Pass Chris’ advice on to your customers:

Sow seeds in an open, sunny spot with well-dug soil that’s  been used for an unrelated crop such as sweet corn or tomatoes. One packet of seed will produce enough peas for a family, especially if the sowing is staggered over the next couple of months. Unless the soil already has a high pH, add some Yates Garden Lime or Dolomite before sowing.

Mix complete fertiliser – Yates Blood & Bone, Dynamic Lifter or Thrive Granular into the soil before sowing, but don’t let the plant food come into direct contact with the seeds.

Sow seeds into damp soil (approx. 25mm deep) and don’t water again for a couple of days. Be careful not to overwater.  Both seeds and plants will rot if they’re too wet. Climbing peas like Yates Telephone, Snow Peas and Climbing Sugarsnap will need a supporting trellis to climb on. 

Even the taller ‘dwarf’ peas, such as Greenfeast, will perform better if given some support.  If there’s no room for a trellis, low growing Yates Earlicrop Massey is the best choice. 

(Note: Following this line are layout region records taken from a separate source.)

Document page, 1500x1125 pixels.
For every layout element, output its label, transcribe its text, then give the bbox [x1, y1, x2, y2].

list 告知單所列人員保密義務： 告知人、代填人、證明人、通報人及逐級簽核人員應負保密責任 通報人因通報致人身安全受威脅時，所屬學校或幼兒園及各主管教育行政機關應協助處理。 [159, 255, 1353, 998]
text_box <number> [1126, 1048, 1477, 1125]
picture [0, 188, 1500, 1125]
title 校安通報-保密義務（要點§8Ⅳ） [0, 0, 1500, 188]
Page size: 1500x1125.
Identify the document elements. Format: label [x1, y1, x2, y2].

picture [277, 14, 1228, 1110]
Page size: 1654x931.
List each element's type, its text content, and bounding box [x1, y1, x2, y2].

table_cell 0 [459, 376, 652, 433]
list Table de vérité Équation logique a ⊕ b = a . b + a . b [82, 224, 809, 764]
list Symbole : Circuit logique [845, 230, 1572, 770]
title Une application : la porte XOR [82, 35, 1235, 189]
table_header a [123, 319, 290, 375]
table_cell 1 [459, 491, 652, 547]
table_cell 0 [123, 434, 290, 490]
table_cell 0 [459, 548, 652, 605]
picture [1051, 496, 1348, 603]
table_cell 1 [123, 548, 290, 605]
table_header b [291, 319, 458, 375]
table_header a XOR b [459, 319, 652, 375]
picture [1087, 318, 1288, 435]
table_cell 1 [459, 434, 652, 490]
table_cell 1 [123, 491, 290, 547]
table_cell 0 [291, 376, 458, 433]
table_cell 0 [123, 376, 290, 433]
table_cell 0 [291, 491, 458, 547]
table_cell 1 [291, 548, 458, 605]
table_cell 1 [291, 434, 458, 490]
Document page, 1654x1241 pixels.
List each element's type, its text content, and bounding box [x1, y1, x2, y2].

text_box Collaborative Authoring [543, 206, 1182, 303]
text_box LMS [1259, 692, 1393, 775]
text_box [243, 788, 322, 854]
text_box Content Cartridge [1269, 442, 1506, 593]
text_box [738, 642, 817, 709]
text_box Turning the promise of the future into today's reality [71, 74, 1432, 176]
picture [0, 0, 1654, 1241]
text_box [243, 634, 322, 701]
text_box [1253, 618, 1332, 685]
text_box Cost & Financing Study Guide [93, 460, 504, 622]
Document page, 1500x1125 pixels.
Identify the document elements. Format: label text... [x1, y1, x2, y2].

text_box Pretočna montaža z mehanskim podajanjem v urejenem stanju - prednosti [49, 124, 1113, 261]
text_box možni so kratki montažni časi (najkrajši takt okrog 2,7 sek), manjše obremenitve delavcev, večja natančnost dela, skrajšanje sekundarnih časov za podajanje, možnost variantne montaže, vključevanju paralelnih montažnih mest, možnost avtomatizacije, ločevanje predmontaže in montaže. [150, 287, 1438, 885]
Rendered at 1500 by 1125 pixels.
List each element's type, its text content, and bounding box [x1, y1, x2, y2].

Peas grow well during the cooler months. The flowers can be damaged by frost so, in very cold areas, wait until spring for crops.  Mildew is a common problem, first appearing as powdery patches on the leaves and plants, may eventually cause the plant to collapse.  Try to keep leaves as dry as possible (water at the base and in the morning) and spray with a milk solution (1 part full cream milk to 9 parts water).

Harvest pods regularly to keep more crops coming and, at the end of the season, dig the plants into the soil so that they can add valuable nitrogen.